Een verhaal over de bewoners, hun belevenissen, en het doen en denken van deze mensen .Gewoon een verhaal hoe deze mensen daar leefden en werkten. Of mijn idee levensvatbaar is; ik hoop het, maar zeker ben je nooit. Dus even voorzichtig afwachten. Het idee achter de oproep is eigenlijk dat als ik terugkijk naar vroeger, de foto’s de verhalen, dat het altijd over de Zuidzij gaat of De Buurt en de Bomendijk, de Heul, de Graspolderdíjk, ook de Scheurpolder wordt niet vergeten - allemaal prima. Maar ga ik zoeken naar De Krabbe, dan valt het mij op dat er zo heel erg weinig van deze unieke woongemeenschap is terug te vínden in of foto’s of verhalen. Daarom wil ik het op deze misschien wat vreemde manier onder de aandacht te brengen.

lk wil een verhalenreeks gaan maken van de tijd dat ik daar woonde (1951-1964), over mensen, dingen en hoe een en ander in zijn werk ging. In het kort een verhaal zoals ik mijn jeugd daar beleefd heb. Maar zul je zeggen: ‘Wie ben jij dan wel?’ Een goeíe vraag! Als je iemand kent, dan praat dat al een stuk gemakkelijker. Daar gaan we dan. lk ben Jan Leendert Willem Breukel geboren op de Zanddijk op 15 mei 1940, inderdaad een roerige tijd .lk ben de oudste zoon van Leen Breukel en Jannetje van Oudheusden. De tweede zoon Willem (de loodgieter) is drie jaar jonger, en Piet de jongste zes jaar jonger.

In 1943 zijn we verhuisd naar de Brielse Heuvel, en in 1951 zijn we dan naar de Vereniging tot Landverbetering, in de volksmond De Krabbe vertrokken. Waar we noodgedwongen eind ’63’, ’64 moesten vertrekken in verband met de aanleg van de Europoort. Ik ben in 1965 getrouwd met Mies Alberts, de jongste dochter van de laatste smid. In ’66 is onze eerste zoon geboren, en in 1970 de tweede zoon. Wij, mijn vrouw en onze jongste zoon en ik, wonen nu al weer vijftien jaar in het mooie buiten van Vierpolders.

De Krabbe, daar kom je zomaar niet.

Herfst 1949. Leen Breukel is getrouwd met Jannetje van Oudheusden en vader van drie kinderen. Hij is werkzaam bij Gerrit Groenewegen, een kleine boer aan de Graspolderdijk. Leen was daar al een jaar of tien in vaste dienst, maar helemaal gelukkig was hij daar nou ook weer niet. Toen hij dan ook met paard en wagen naar de boerderij op weg was met een nog voor het helemaal donker was snel geladen vracht met bietenblad was hij al een stuk of wat knechts van andere boeren tegengekomen. Het was al kwart over zessen en de werktijd was tot half zes. Zo ging het meestal, altijd te laat.

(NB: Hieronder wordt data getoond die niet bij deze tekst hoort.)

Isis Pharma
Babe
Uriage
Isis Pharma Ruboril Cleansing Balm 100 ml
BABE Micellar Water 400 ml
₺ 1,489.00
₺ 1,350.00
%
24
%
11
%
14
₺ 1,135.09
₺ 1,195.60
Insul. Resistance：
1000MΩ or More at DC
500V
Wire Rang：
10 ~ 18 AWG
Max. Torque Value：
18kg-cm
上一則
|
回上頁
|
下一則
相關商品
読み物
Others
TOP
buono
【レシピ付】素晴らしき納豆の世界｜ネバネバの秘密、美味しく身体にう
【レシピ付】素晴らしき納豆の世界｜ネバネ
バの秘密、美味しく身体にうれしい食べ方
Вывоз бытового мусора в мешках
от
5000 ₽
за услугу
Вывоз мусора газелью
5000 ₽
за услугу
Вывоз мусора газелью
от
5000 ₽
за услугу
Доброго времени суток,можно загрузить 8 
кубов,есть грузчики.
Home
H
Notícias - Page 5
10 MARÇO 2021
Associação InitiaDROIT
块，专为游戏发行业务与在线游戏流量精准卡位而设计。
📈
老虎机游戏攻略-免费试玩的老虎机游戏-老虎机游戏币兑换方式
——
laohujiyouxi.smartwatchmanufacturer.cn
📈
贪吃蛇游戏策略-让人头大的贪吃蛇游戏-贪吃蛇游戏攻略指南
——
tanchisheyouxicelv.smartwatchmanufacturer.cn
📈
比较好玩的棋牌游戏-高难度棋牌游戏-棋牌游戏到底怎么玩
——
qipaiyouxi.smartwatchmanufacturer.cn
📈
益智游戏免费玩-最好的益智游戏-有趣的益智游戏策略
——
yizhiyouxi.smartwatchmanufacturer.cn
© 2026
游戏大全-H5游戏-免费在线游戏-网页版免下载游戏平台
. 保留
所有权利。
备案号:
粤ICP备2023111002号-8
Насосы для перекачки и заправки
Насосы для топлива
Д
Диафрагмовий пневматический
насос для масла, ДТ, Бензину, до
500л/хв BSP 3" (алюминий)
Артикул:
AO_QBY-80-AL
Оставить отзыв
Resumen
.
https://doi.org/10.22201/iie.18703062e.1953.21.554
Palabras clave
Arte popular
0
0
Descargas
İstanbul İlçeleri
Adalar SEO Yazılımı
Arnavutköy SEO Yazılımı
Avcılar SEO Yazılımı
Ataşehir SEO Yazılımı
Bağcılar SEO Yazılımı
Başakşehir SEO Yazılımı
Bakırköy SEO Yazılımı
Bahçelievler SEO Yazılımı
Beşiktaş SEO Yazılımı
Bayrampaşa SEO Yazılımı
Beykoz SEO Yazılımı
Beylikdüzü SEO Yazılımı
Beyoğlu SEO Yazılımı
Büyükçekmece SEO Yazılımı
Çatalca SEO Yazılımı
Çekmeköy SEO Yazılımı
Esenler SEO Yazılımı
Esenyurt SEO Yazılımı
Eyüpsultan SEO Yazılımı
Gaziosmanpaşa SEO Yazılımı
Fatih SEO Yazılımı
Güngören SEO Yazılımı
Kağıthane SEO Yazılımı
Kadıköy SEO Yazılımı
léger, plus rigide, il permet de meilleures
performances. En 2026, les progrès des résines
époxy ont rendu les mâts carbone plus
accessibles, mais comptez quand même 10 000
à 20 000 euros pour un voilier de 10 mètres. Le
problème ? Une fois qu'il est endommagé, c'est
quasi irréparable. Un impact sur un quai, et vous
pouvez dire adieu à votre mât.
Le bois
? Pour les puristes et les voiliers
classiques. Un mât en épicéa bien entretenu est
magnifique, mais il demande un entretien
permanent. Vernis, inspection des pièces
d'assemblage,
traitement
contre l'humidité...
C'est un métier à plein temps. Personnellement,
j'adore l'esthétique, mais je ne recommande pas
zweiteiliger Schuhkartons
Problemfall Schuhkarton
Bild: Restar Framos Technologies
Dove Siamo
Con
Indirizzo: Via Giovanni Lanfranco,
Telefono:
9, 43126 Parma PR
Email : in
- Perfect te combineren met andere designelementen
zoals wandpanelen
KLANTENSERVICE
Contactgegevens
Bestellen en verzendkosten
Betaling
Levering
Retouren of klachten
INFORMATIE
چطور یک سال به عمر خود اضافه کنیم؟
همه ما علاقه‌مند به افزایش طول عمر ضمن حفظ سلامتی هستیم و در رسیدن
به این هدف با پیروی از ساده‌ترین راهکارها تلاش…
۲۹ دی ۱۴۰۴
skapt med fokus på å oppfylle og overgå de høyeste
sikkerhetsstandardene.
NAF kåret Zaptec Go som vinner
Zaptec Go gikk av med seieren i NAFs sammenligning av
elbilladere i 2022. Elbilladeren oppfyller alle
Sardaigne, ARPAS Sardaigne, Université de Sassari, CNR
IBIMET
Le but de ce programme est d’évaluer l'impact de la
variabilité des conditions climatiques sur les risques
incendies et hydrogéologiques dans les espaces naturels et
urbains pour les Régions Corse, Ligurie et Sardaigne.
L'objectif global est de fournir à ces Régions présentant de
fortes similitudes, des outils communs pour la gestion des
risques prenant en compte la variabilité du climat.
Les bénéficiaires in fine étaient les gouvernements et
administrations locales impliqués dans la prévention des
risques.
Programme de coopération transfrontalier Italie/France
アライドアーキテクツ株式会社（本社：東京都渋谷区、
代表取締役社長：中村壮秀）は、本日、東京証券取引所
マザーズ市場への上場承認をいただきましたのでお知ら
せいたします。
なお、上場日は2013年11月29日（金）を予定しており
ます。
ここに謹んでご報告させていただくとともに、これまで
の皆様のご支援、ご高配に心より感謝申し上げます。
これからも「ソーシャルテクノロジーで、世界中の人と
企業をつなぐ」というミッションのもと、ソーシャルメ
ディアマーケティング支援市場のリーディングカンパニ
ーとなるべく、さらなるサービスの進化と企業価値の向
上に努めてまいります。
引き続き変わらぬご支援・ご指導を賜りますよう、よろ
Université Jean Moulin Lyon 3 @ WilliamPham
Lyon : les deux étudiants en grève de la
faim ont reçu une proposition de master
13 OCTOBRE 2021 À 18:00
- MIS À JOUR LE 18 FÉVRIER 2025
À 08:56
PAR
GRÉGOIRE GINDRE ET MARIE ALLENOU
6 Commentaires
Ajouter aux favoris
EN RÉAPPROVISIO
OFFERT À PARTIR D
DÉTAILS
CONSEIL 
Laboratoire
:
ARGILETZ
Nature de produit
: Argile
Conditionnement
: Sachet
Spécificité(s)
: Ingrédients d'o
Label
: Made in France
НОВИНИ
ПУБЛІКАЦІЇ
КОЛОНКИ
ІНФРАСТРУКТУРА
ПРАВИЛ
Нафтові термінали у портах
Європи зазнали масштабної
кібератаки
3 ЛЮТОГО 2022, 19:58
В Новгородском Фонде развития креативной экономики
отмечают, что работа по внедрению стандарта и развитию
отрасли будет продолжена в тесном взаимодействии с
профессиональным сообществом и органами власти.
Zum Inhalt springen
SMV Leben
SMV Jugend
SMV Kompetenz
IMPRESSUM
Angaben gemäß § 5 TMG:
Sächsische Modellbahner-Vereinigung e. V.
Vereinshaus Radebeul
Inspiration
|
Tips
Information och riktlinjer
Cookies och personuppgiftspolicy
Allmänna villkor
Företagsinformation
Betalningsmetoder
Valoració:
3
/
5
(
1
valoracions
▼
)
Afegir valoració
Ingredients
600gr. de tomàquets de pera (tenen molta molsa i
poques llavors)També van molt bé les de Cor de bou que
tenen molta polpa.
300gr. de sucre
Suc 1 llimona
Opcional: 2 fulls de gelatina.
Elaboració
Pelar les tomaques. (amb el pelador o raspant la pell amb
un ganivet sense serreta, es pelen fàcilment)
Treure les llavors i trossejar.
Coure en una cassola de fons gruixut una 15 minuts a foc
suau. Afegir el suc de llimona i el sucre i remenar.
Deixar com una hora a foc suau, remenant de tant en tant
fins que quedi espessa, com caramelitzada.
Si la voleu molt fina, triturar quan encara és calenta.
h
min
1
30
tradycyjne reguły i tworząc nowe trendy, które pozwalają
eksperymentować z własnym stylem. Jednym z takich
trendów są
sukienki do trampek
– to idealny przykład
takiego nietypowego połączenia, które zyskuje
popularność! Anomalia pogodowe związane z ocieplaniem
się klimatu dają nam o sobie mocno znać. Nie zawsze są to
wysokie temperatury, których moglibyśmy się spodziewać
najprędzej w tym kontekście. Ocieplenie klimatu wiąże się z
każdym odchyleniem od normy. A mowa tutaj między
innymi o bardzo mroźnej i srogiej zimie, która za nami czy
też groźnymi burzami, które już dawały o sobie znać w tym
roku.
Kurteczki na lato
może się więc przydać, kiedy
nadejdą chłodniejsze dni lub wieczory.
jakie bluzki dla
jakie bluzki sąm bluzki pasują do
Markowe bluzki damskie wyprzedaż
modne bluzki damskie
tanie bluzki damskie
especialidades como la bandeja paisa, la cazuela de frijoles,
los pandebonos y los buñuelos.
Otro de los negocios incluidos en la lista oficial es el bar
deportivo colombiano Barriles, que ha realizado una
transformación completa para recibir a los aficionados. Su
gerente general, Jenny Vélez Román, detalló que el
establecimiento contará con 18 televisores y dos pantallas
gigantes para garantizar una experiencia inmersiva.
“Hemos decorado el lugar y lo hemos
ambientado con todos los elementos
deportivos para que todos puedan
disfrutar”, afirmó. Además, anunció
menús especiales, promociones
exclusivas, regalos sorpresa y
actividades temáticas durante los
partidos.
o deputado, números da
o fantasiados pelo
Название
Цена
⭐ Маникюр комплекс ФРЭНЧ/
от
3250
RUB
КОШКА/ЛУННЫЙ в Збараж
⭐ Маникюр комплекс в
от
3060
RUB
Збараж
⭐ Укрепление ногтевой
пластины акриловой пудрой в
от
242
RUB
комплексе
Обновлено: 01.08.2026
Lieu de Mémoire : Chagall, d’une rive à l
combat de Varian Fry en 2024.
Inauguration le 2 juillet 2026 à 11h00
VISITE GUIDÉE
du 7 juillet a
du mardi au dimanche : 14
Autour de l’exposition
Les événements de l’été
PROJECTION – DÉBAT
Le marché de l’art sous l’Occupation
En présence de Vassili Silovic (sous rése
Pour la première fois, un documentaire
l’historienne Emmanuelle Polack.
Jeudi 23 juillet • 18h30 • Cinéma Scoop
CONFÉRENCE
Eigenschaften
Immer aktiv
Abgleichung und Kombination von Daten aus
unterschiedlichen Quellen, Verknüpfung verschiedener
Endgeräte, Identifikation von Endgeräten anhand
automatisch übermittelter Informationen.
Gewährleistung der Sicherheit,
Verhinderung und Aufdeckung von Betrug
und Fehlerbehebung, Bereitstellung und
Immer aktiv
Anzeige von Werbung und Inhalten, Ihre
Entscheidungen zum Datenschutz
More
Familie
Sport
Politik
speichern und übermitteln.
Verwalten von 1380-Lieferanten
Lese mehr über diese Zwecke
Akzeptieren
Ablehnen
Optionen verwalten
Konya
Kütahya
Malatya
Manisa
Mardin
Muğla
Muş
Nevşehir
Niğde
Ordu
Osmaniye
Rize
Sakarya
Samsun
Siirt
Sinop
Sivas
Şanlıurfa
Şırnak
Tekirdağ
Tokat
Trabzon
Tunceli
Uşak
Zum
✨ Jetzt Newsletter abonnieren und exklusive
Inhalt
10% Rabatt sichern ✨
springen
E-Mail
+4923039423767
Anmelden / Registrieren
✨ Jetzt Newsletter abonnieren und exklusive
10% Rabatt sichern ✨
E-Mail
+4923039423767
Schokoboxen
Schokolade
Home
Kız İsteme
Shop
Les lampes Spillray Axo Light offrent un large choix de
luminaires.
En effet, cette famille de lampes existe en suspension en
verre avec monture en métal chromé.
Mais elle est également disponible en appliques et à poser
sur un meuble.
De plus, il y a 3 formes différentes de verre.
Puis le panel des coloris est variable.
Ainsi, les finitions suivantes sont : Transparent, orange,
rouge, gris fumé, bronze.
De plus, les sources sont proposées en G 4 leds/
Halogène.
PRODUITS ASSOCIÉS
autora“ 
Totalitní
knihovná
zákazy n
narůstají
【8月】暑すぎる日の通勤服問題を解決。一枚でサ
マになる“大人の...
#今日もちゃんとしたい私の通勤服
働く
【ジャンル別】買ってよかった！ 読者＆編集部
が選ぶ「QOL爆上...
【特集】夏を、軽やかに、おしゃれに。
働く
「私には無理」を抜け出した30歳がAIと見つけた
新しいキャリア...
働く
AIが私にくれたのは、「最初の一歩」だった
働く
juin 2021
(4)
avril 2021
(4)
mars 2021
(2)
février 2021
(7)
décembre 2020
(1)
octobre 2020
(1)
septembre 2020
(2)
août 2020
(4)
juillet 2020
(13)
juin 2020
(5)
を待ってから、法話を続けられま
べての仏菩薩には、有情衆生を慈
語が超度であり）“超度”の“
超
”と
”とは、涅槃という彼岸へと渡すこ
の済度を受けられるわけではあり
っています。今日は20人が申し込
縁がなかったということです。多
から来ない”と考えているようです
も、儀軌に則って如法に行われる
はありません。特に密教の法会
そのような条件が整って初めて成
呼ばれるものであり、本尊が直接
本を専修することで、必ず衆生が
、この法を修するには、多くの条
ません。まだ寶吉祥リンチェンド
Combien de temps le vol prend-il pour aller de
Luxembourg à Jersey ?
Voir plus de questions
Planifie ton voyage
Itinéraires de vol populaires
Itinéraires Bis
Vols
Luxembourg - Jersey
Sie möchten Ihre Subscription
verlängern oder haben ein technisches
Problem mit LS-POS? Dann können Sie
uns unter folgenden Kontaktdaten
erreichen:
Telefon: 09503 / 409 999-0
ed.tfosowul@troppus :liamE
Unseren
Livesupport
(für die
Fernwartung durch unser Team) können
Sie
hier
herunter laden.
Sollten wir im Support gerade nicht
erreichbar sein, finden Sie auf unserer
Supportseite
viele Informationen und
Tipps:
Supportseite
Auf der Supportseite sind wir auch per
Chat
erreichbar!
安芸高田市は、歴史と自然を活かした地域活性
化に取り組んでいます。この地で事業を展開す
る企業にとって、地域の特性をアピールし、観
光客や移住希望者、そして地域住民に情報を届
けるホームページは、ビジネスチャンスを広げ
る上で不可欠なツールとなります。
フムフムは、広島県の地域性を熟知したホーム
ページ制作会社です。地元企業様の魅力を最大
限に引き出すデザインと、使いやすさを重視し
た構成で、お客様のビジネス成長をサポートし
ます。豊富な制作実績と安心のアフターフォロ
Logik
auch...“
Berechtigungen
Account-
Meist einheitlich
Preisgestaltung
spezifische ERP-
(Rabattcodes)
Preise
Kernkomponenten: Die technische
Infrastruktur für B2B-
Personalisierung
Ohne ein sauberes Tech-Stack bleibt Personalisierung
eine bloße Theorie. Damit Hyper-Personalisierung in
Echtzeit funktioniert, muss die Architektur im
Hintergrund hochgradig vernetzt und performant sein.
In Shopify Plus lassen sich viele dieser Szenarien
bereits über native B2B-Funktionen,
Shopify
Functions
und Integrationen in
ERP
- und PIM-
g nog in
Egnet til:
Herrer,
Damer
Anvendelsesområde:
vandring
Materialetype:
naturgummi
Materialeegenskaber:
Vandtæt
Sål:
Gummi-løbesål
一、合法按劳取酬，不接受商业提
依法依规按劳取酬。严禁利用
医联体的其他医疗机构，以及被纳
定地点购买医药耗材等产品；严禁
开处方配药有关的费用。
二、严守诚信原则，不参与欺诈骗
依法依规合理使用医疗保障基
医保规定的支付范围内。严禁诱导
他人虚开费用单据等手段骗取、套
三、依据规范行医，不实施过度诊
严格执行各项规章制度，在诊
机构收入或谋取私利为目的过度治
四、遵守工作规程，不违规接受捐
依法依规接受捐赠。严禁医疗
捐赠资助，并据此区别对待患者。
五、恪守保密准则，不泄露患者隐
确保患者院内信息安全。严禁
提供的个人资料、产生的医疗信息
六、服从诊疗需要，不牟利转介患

Maar snel het paard uitspannen en naar huis, dat was de bedoeling. Hij zat al op de fiets, maar daar kwam boer Gerrit aangerend: ‘Leen! Leen! Stop eens even.’ ‘Ja, wat is er?’ zei Leen enigszins narrig. ‘Had je nou niet nog even die wagen met blad kunnen lossen?’ Op dat moment knapte er wat bij Leen Breukel. ‘Man,’ zei hij, ‘die vracht zal je zelf moeten lossen, je ziet mij hier nooit meer!’ Leen stapte op zijn fiets en de boer kon roepen wat hij wilde: hij keek niet meer op of om en ging in een streep naar huis Staaldiepsedijk 56, naar zijn Jannetje. Maar je snapt, die was helemaal niet zo gelukkig met dat verhaal. ‘Hoe moet dat nou straks? Dan heb ik geen eten meer voor de kinderen en de huur en de andere lasten.’ Zij zag enkel maar problemen.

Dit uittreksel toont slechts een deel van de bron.